- [Textabschnitt]
********

Die Studien DAPA-HF und EMPEROR-Reduced zeigen einen klaren Benefit für die On-Top-Therapie, unabhängig von einer Diabeteserkrankung.
Bei der auch als Alterungserscheinung einzuordnenden und bei Diabetikern häufig auftretenden Herzinsuffizienz mit erhaltener linksventrikulärer Ejektionsfraktion (HFpEF) gehören SGLT2-Hemmer ebenfalls nach der Diagnose zur Erstmedikation zur Verbesserung der Prognose.
Mehr Raum, weniger Druck
Lehrke erklärte den Mechanismus der SGLT2-Hemmer in Bezug auf die Herzinsuffizienz mit der diuretischen Wirkung, die erhalten bleibe. Der Unterschied zu anderen Diuretika bestehe vermutlich darin, dass Elektrolyte mehr in den Gefäßen gehalten und eine Vasokonstriktion verhindert würden. Unter SGLT2i sei außerdem kein Anstieg der Herzfrequenz zu beobachten; zudem sei der Füllungsdruck im Herzen reduziert, was zu einer spürbaren Symptomverbesserung führte. Eventuell spielten auch Einflüsse auf Signalkaskaden im Herzen in Bezug auf Metabolismus und Stress eine Rolle.

********

- [Aufgaben zur Übung]
- a) Beantworten Sie zum Abschnitt über SGLT2-Hemmer diese Fragen:
(i) Welche zwei Studien zeigen einen klaren Benefit für die On-Top-Therapie?
(ii) Wofür steht die Abkürzung HFpEF?
(iii) Was ist unter SGLT2i bei der Herzfrequenz nicht zu beobachten?
- b) Kopieren Sie bitte aus dem Abschnitt über SGLT2-Hemmer die Stelle von „Bei der auch“ bis einschließlich „Verbesserung der Prognose.“ wortgetreu.
- c) Knüpfen Sie an das Ende des Abschnitts über SGLT2-Hemmer an und schreiben Sie ihn weiter.

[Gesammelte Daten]
********

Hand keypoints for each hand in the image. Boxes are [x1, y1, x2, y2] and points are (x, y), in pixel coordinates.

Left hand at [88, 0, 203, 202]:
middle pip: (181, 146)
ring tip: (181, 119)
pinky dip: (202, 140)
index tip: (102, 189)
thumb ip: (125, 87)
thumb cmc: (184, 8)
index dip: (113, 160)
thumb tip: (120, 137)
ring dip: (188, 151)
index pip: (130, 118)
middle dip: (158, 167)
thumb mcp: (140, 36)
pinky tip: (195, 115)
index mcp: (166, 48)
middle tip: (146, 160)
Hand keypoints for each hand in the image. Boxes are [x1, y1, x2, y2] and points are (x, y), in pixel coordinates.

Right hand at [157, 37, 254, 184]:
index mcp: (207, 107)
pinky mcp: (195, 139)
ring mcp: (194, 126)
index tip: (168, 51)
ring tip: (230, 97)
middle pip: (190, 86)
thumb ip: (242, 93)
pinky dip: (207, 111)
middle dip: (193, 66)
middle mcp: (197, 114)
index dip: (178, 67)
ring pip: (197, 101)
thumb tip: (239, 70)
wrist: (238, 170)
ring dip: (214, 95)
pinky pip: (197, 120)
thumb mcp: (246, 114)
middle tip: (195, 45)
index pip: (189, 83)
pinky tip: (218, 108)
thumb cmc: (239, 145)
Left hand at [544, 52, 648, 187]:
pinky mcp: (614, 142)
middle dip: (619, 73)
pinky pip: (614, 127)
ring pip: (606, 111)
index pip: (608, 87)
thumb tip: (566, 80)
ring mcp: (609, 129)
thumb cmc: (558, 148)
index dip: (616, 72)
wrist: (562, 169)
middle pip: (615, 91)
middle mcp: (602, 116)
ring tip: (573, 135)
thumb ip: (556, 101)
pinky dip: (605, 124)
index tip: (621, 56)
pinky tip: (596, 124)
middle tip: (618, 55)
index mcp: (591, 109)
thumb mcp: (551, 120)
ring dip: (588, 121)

********

- [Erwartete Antworten]
- a)
(i) DAPA-HF und EMPEROR-Reduced
(ii) Herzinsuffizienz mit erhaltener linksventrikulärer Ejektionsfraktion
(iii) Ein Anstieg der Herzfrequenz

- b)
Bei der auch als Alterungserscheinung einzuordnenden und bei Diabetikern häufig auftretenden Herzinsuffizienz mit erhaltener linksventrikulärer Ejektionsfraktion (HFpEF) gehören SGLT2-Hemmer ebenfalls nach der Diagnose zur Erstmedikation zur Verbesserung der Prognose.

- c)
Ursprünglich auch für Typ-1-Diabetes mit Herz- und Niereninsuffizienz gedacht, wurde dieser Ansatz wieder eingestellt, die Zulassung zurückgezogen. Beide Referenten rieten dazu, eine SGLT-2-Therapie bei diesen Patienten ggf. mit einem erfahrenen Diabetologen individuell sorgfältig als Off-Label-Use auszuarbeiten.
SGLT2-Hemmer für die Nieren
Einen Blick auf die Niereninsuffizienz warf Priv.-Doz. Dr. med. Uta Kunter, Aachen. Die Überlebensprognose eines Patienten mit chronischer Nierenerkrankung (CKD) sei schlechter als bei Krebspatienten mit nicht-metastasierten Tumoren.
Herz und Nieren reißen sich gegenseitig mit in den Abgrund.
Eine CKD verschlechtere als „Disease multiplier“ andere internistische Erkrankungen, so seien Herzereignisse die häufigste Todesursache unter CKD. Erste Hürde bei der Behandlung sei, die Nierenpatienten überhaupt zu identifizieren, denn CKD sei weltweit unterdiagnostiziert. In Deutschland seien 10 % der Erwachsenen diagnostiziert, etwa zwei Drittel der Betroffenen nicht erkannt.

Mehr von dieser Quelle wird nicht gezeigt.